Arbeitsauftrag 1:
Beantworte zur Diskussion über Springerfliegen diese Fragen:
(a) Welche Fliege nimmt Zacharias Zander im Sommer?
(b) Welche Fliegen nennt mefohunter84 für den Winter?
(c) Zu welcher Jahreszeit lohnt sich der Springer laut magnus12 wirklich?
Arbeitsauftrag 2: Setze die Diskussion über Springerfliegen nach ihrem letzten Satz fort.

Auszug:

====

# Welche Springerfliege?



## Tino (12. Oktober 2008)

Bin erst seit letztem Jahr beim Mefo-Angeln.
Bitte verratet doch welche Fliege ihr zu welcher Jahreszeit vorschaltet.
Wie ich gelesen habe ist so eine Fliege nicht mehr wegzudenken.
Vielleicht gibt es ja ,,Standard-Fliegen`` zur bestimmten Jahreszeit.

Danke Euch im voraus


----------



## Zacharias Zander (12. Oktober 2008)

*AW: Welche Springerfliege?*

Ich nehme meistens cremefarbene oder orangene Garnelenimitate!im Sommer nehme ich schwarze Wollybugger!


----------



## Zacharias Zander (12. Oktober 2008)

*AW: Welche Springerfliege?*

http://www.meerforellenblinker.de/Fliegenfischen/Kuestenfliegen/Orange-CDC-Shrimp::495.html


----------



## Zacharias Zander (12. Oktober 2008)

*AW: Welche Springerfliege?*

Hier die Montage...


http://www.salar.dk/tipsglidendeophn.html


----------



## mefohunter84 (12. Oktober 2008)

*AW: Welche Springerfliege?*

Frühjahr, Sommer und Herbst z.B. Garnelenimitationen oder helle Streamer. Nachts dunkle Muster z.B. die "Zigarre".
Im Winter z.B. die "Polar Magnus" oder die "Juletreane". :m


----------



## magnus12 (12. Oktober 2008)

*AW: Welche Springerfliege?*

das Thema hatten wir schonmal

http://www.anglerboard.de/board/showthread.php?t=123157&highlight=beif%E4nger+mega

benutze bitte eine kräftige Vorfachschnur (ü30) und einen sorgfältigen Knosten, sonst :c

richtig lohnen tut sich das nur im Frühjahr, wenn mann mit schweren Ködern gegen Wind und Brandung ankämpft. Bei vielen Steinen und Blasentang lass ich es konsequent ganz bleiben. 

Gruß
Frank#h


----------



## Rosi (12. Oktober 2008)

*AW: Welche Springerfliege?*

Moin Tino, bei sonnigem Wetter eine Fliege die glitzert.  Z.B. die Jule, oder einen kleinen Streamer ohne Augen und unbeschwert. Die Fliege kann ganz spärlich gebunden sein. Sie sollte schwimmen, dann bewegt sie sich noch langsamer in die Tiefe als der Blinker. Sie schwebt ihm hinterher. (Rücken aus Foam wie beim Gurgler)

====

Datenauszüge:
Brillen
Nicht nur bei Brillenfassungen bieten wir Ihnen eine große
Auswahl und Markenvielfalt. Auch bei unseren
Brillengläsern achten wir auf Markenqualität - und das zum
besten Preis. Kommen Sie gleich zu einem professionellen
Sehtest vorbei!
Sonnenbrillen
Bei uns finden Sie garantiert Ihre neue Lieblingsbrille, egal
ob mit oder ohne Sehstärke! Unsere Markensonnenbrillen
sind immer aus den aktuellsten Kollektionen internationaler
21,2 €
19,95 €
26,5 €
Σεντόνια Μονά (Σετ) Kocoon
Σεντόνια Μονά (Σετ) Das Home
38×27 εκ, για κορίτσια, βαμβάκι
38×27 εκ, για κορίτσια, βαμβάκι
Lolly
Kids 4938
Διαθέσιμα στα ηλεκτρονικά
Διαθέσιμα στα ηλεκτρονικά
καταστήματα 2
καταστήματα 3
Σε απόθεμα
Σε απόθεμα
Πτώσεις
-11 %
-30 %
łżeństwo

====

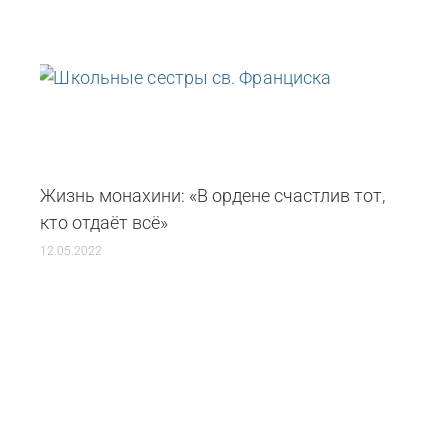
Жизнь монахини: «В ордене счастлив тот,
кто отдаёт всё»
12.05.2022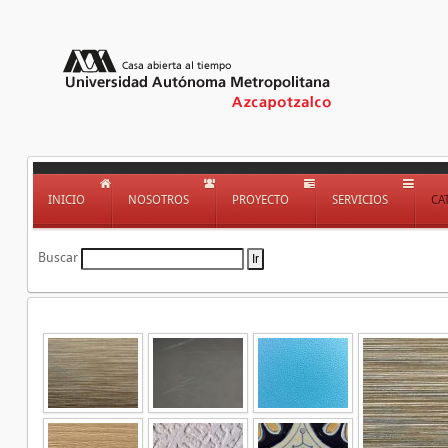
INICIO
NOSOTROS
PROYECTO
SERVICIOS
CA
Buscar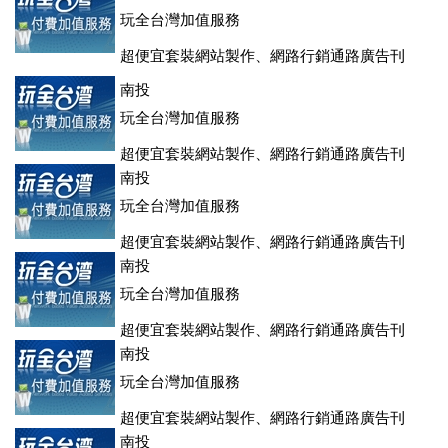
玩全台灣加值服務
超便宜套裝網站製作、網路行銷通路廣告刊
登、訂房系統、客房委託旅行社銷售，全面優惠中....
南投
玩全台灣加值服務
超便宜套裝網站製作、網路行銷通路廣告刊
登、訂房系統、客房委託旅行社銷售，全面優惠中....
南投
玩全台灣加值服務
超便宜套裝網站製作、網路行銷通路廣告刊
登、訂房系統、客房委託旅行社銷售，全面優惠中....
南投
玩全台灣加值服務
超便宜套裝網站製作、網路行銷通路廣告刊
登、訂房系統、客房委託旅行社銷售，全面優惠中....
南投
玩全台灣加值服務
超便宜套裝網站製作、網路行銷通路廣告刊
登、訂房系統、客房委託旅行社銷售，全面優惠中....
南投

====

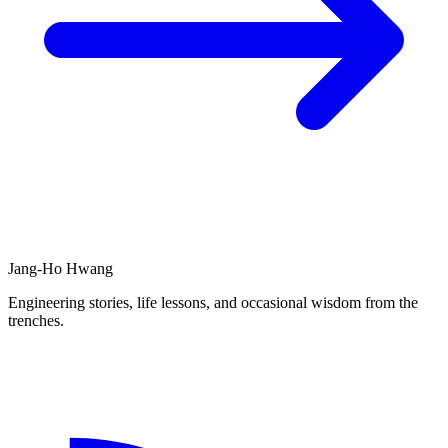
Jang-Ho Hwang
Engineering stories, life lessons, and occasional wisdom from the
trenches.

====

Ergebnis 1:
(a) Er nimmt schwarze Wollybugger.
(b) Er nennt die "Polar Magnus" und die "Juletreane".
(c) Er lohnt sich im Frühjahr, wenn man mit schweren Ködern gegen Wind und Brandung ankämpft.

Ergebnis 2:
Die Fliege muß leicht sein, weil sie sonst Weite nimmt im Wurf. Nachts kann sie leuchten. Dazu bindest du einfach ein Stück Glibberfuß von einem Tintenfisch ein. (vom Brandungspaternoster) 
In trübem Wasser bringt eine Springerfliege wenig, so meine Erfahrung.

Mir ist in Magnus seiner Beschreibung der Abstand zum Blinker viel zu groß, 30cm reichen dicke. 

Der Springerknoten ist ein Schei...knoten. Ich weiß garnicht warum man sich die Mühe machen soll. Da gibt es mindestens 2 viel einfachere Knoten für eine fest fixierte Seitenschnur. Einer heißt Lindemanns Loop, einer Mundknoten, den gibts auch verbessert. Blos wozu? Man kann doch das Vorfach aushängen und eine Schlaufe legen. Alle genannten Knoten sind nur notwendig, wenn man das Vorfach oder den Blinker nicht aushängen kann.

Kann man es aushängen, dann legt man einfach eine Schlaufe rein und bindet den Seitenarm mit einem Grinner oder Clinch an.

Der Knoten an der Fliege ist sowas von egal, Hauptsache er hält. Wenn es die richtige Fliege ist. ( siehe oben) Ist es ein Klopper der nicht schwimmt, muß man natürlich einen Rapala binden oder einen ähnlich beweglichen Knoten.


----------



## Tino (13. Oktober 2008)

*AW: Welche Springerfliege?*

Vielen Dank an Euch erstmal.

Habe schon, wie magnus empfahl,das Board durchforstet.

Sind ja nicht all zu viele begeistert von der vorgeschalteten Fliege.


----------



## bamse34 (13. Oktober 2008)

*AW: Welche Springerfliege?*

Moin Moin!
Ich fiche sehr gerne, um nicht zu sagen ausschließlich mit Springerfliege und fange auch im Herbst damit sehr gut. Mit einer Magnus machst du nie etwas falsch. Ich fische die Fliegen immer an einem Rutschknoten und an 30er Fluorocarbon. Den Rutschknoten brauche ich, da ich oft sehr flach und über Kraut angel und ich so nicht gefahr laufe einen Fisch zu verlieren weil der Blinker im Kraut hängt. Ich fange auch im Herbst bestimmt 30% meiner Fische mit der Springerfliege.
Gruß Sebastian


----------



## Mr. Sprock (25. Oktober 2008)

*AW: Welche Springerfliege?*

Man kann auch einfach ein halbes Makrelenvorfach nehmen. Blinker dran - fertig.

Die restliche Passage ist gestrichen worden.